Saved entries:
[Start of Attachment]
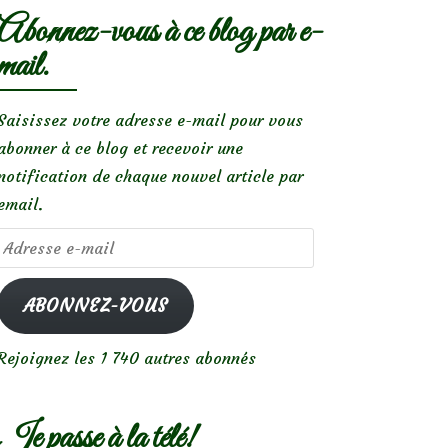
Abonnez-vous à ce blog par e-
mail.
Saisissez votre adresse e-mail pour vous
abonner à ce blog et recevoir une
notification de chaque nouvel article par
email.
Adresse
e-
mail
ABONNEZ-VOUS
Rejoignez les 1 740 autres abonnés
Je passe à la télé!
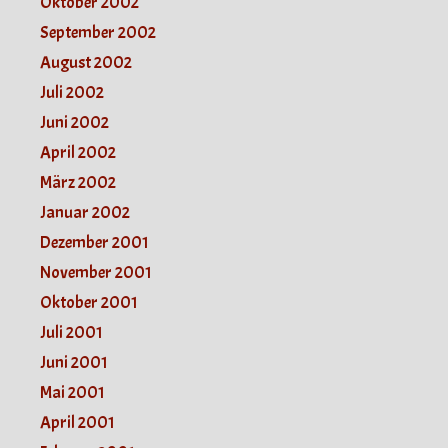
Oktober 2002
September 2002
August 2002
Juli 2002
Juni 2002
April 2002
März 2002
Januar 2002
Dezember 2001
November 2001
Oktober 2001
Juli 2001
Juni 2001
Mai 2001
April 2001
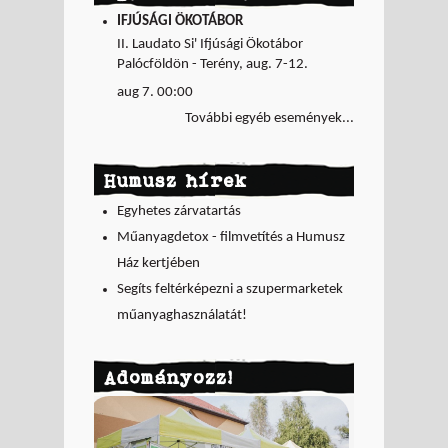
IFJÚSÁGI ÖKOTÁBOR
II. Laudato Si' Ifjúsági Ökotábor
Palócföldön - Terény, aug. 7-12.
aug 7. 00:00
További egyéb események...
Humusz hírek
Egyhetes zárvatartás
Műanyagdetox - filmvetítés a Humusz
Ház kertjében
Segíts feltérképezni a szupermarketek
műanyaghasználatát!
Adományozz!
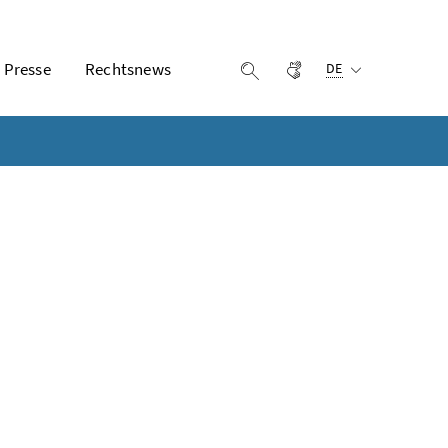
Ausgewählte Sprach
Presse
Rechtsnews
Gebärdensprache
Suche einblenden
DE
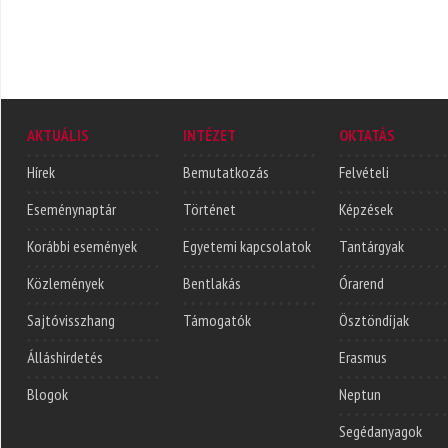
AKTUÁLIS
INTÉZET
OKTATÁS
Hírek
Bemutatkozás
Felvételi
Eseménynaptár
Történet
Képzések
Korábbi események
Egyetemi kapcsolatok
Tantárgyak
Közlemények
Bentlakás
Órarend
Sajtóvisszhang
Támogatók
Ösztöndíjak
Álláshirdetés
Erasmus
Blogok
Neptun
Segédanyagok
[End of Attachment]
[Start of Attachment]
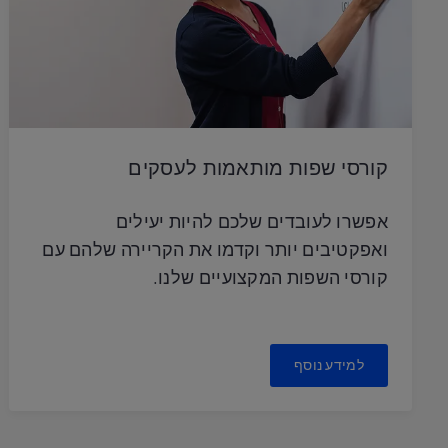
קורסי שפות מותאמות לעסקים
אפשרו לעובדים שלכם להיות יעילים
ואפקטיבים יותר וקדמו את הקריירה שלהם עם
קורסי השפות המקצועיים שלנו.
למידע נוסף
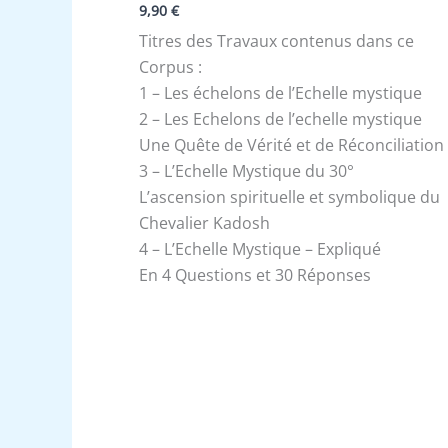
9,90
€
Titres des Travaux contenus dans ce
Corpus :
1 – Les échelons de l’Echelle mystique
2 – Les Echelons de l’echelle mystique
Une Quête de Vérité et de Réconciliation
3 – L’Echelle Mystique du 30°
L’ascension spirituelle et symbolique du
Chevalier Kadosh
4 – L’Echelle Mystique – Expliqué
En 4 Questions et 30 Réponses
[End of Attachment]
[Start of Attachment]
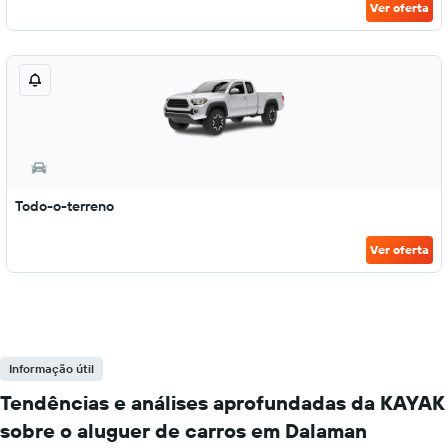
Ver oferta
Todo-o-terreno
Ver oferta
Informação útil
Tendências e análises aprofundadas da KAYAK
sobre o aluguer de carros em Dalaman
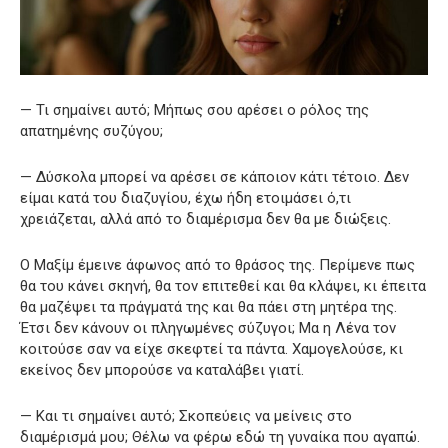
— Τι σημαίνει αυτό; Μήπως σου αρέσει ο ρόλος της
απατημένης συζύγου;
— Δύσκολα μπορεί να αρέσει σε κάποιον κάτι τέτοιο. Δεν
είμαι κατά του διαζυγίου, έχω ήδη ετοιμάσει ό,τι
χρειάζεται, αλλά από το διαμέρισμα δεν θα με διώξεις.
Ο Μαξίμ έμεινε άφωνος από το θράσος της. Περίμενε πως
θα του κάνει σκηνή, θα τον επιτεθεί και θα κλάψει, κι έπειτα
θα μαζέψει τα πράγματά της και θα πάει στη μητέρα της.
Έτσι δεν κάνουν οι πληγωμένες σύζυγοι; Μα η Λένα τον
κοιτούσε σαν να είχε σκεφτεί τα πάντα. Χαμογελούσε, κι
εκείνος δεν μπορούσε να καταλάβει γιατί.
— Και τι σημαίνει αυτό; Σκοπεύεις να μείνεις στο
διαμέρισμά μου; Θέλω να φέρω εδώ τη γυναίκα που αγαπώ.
[End of Attachment]
WHAT THE TASK ASKS: Each line between the one holding "Segíts feltérképezni a szupermarketek" and the one holding "Segédanyagok", inclusive, should be copied exactly as it appears above, and pictures should be omitted.

WORKED SOLUTION:
Segíts feltérképezni a szupermarketek
műanyaghasználatát!
Adományozz!
Ausgewählte Sprach
Presse
Rechtsnews
Gebärdensprache
Suche einblenden
DE
AKTUÁLIS
INTÉZET
OKTATÁS
Hírek
Bemutatkozás
Felvételi
Eseménynaptár
Történet
Képzések
Korábbi események
Egyetemi kapcsolatok
Tantárgyak
Közlemények
Bentlakás
Órarend
Sajtóvisszhang
Támogatók
Ösztöndíjak
Álláshirdetés
Erasmus
Blogok
Neptun
Segédanyagok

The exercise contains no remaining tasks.